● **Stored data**

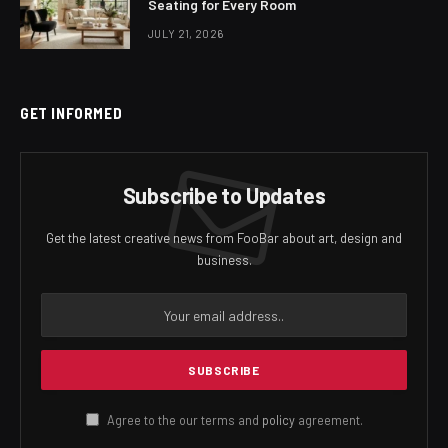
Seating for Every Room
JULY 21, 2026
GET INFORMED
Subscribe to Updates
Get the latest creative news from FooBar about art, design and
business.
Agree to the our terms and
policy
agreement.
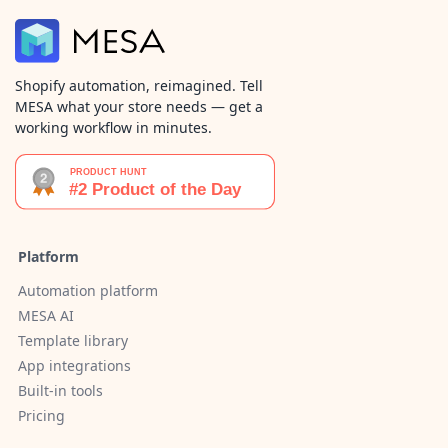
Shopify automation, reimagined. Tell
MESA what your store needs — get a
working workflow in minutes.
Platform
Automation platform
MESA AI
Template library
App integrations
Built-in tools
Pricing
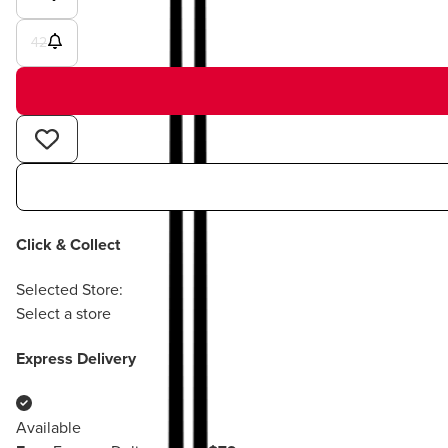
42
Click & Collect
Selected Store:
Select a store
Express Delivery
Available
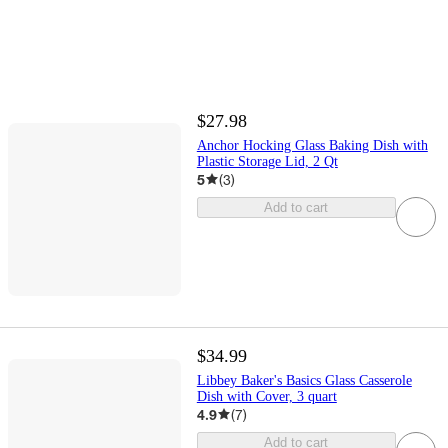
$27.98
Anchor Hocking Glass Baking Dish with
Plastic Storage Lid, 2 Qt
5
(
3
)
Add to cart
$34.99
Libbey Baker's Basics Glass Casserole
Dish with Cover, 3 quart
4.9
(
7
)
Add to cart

==

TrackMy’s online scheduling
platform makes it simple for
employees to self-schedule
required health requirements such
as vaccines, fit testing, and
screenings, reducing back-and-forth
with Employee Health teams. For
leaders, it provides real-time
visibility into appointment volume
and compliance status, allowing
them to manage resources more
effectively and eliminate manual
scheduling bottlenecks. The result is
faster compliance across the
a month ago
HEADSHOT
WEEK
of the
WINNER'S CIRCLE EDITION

* * *

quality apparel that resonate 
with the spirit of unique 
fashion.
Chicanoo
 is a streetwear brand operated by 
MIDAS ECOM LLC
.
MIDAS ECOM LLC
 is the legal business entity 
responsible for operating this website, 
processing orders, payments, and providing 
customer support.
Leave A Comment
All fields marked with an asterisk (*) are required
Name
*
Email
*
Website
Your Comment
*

● **Exercise details**
What is needed is a verbatim copy of every line in the records above from the one containing "TrackMy’s online scheduling" down to the one containing "effectively and eliminate manual", both included, and nothing more.

● **Output of the exercise**
TrackMy’s online scheduling
platform makes it simple for
employees to self-schedule
required health requirements such
as vaccines, fit testing, and
screenings, reducing back-and-forth
with Employee Health teams. For
leaders, it provides real-time
visibility into appointment volume
and compliance status, allowing
them to manage resources more
effectively and eliminate manual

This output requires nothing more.